Task objective:
After locating the line that contains "left hip: (743, 541)" in the data below, set down exactly that line and each one after it through the line that contains "left ankle: (647, 661)", and nothing more.

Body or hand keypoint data
--------
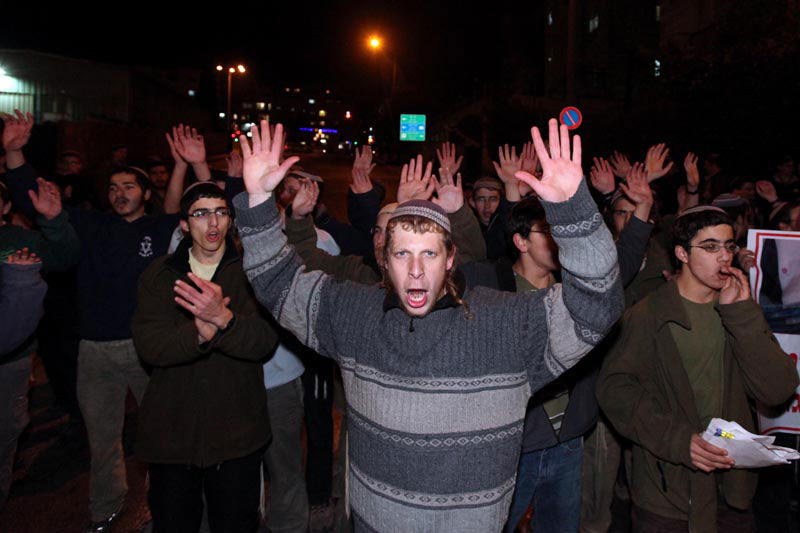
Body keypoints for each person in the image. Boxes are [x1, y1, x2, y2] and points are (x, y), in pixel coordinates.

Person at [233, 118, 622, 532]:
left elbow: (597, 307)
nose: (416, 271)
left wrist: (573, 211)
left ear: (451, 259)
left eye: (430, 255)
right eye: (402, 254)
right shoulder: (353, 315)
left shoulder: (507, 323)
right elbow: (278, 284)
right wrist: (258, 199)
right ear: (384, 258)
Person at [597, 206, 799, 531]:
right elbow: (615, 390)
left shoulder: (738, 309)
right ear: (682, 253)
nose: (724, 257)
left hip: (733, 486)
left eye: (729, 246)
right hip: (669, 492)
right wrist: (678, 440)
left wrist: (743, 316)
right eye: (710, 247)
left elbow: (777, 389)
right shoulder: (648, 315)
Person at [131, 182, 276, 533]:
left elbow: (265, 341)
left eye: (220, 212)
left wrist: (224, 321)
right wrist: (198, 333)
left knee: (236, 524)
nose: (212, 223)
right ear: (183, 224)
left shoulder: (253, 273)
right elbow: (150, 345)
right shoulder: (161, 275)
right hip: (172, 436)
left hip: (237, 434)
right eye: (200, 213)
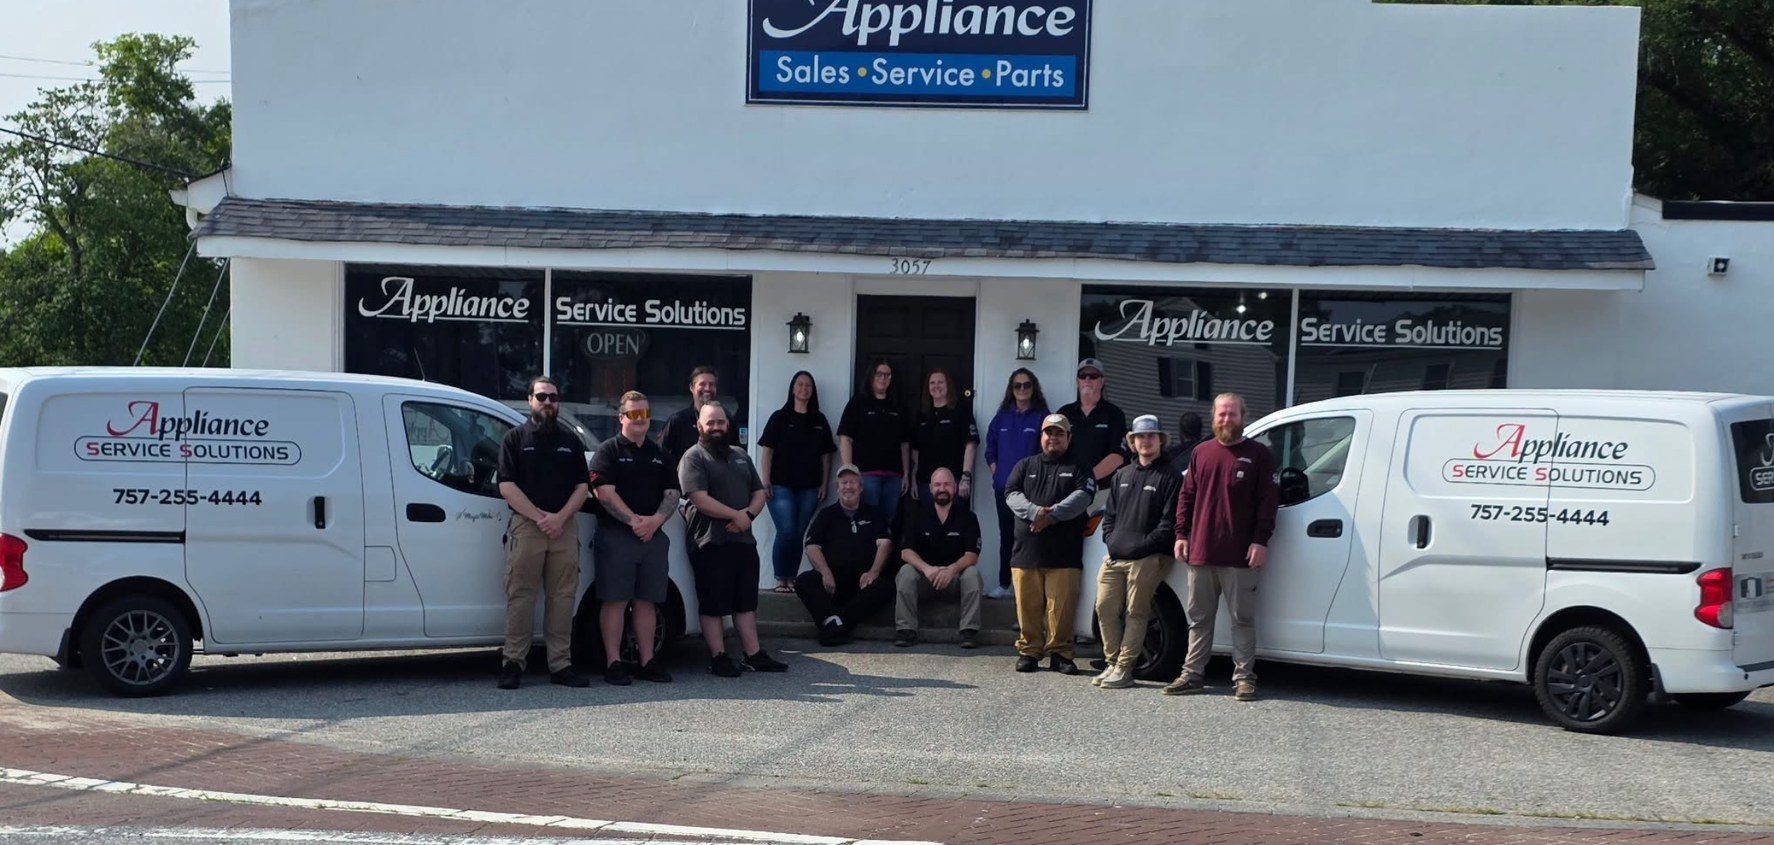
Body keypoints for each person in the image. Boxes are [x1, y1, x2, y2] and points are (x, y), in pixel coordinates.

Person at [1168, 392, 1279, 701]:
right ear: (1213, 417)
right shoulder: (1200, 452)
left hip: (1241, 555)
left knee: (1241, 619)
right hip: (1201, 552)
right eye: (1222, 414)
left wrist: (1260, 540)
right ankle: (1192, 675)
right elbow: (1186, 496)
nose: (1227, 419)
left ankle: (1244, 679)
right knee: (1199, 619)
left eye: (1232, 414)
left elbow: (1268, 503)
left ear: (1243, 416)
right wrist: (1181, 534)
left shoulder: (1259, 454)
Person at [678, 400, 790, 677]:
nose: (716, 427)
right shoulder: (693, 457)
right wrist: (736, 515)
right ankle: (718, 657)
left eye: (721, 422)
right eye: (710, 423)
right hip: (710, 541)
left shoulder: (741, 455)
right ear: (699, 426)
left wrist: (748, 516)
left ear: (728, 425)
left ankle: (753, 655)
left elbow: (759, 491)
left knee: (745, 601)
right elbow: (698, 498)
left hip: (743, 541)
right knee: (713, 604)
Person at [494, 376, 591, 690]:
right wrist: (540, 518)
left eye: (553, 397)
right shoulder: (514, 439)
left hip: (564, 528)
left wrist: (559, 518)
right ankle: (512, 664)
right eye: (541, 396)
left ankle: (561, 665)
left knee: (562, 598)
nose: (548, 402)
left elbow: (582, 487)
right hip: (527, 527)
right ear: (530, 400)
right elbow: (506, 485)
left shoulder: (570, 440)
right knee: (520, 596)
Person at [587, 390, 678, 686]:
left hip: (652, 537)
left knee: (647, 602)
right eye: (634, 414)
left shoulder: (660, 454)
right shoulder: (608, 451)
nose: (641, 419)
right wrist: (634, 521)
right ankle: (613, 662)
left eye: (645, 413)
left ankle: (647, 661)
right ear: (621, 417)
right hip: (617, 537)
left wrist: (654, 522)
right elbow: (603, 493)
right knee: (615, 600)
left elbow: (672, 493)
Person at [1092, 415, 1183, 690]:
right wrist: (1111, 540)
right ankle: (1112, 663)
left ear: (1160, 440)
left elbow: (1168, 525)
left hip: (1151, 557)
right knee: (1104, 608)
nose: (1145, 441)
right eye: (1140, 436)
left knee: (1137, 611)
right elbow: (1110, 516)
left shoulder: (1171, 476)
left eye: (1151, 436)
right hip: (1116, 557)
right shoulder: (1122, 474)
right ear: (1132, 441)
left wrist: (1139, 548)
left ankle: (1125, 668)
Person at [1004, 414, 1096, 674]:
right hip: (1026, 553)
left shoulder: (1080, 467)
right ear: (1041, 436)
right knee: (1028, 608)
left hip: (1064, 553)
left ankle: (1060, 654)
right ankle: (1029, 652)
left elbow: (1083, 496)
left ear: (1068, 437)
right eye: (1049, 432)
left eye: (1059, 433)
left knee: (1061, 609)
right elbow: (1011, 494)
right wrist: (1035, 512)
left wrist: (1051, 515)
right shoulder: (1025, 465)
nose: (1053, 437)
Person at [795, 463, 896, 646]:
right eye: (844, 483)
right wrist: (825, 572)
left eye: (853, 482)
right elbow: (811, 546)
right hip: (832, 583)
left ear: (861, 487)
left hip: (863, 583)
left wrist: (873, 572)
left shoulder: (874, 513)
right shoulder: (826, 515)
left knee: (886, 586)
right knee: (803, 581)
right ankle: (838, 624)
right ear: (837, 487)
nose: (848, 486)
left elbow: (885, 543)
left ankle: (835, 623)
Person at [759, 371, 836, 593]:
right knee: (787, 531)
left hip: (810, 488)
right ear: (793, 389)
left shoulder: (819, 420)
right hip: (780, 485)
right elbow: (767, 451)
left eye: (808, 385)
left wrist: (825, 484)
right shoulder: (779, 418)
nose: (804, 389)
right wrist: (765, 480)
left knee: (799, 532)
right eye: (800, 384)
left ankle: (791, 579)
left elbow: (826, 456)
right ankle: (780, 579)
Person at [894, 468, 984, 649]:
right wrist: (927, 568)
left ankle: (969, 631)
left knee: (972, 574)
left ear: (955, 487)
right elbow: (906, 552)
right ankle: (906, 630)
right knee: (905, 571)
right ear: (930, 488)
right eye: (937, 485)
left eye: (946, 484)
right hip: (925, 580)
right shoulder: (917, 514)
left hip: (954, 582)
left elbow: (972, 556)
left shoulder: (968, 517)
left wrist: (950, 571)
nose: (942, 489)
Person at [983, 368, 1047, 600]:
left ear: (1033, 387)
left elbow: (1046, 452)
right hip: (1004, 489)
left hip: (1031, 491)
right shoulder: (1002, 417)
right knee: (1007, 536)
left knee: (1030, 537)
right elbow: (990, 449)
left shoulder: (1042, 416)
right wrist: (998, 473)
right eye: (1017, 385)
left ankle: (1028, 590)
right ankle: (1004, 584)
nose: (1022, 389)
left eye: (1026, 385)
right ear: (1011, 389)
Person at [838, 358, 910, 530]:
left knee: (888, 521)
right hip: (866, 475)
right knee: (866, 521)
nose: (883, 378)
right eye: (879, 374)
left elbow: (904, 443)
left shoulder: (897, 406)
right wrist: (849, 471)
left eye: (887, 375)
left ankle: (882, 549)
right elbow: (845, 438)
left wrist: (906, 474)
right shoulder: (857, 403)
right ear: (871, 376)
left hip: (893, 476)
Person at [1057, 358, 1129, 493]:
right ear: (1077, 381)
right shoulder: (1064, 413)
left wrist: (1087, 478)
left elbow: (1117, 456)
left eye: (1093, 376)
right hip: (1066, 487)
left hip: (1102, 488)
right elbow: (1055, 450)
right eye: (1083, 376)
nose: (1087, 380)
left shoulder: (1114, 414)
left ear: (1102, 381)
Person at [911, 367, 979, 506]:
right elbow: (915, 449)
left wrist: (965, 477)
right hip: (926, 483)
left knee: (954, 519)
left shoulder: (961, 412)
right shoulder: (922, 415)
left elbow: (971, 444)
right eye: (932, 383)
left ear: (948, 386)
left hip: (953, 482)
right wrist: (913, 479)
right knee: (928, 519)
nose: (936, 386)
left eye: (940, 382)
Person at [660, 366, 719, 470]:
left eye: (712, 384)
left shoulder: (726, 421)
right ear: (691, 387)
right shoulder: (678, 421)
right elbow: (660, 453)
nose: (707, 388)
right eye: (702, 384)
--------
Response to this exercise:
left hip: (743, 541)
right knee: (713, 604)
Person at [494, 376, 591, 690]:
right wrist: (540, 518)
left eye: (553, 397)
right shoulder: (514, 439)
left hip: (564, 528)
left wrist: (559, 518)
right ankle: (512, 664)
right eye: (541, 396)
left ankle: (561, 665)
left knee: (562, 598)
nose: (548, 402)
left elbow: (582, 487)
right hip: (527, 527)
right ear: (530, 400)
right elbow: (506, 485)
left shoulder: (570, 440)
right knee: (520, 596)
Person at [587, 390, 678, 686]:
left hip: (652, 537)
left knee: (647, 602)
right eye: (634, 414)
left shoulder: (660, 454)
right shoulder: (608, 451)
nose: (641, 419)
right wrist: (634, 521)
right ankle: (613, 662)
left eye: (645, 413)
left ankle: (647, 661)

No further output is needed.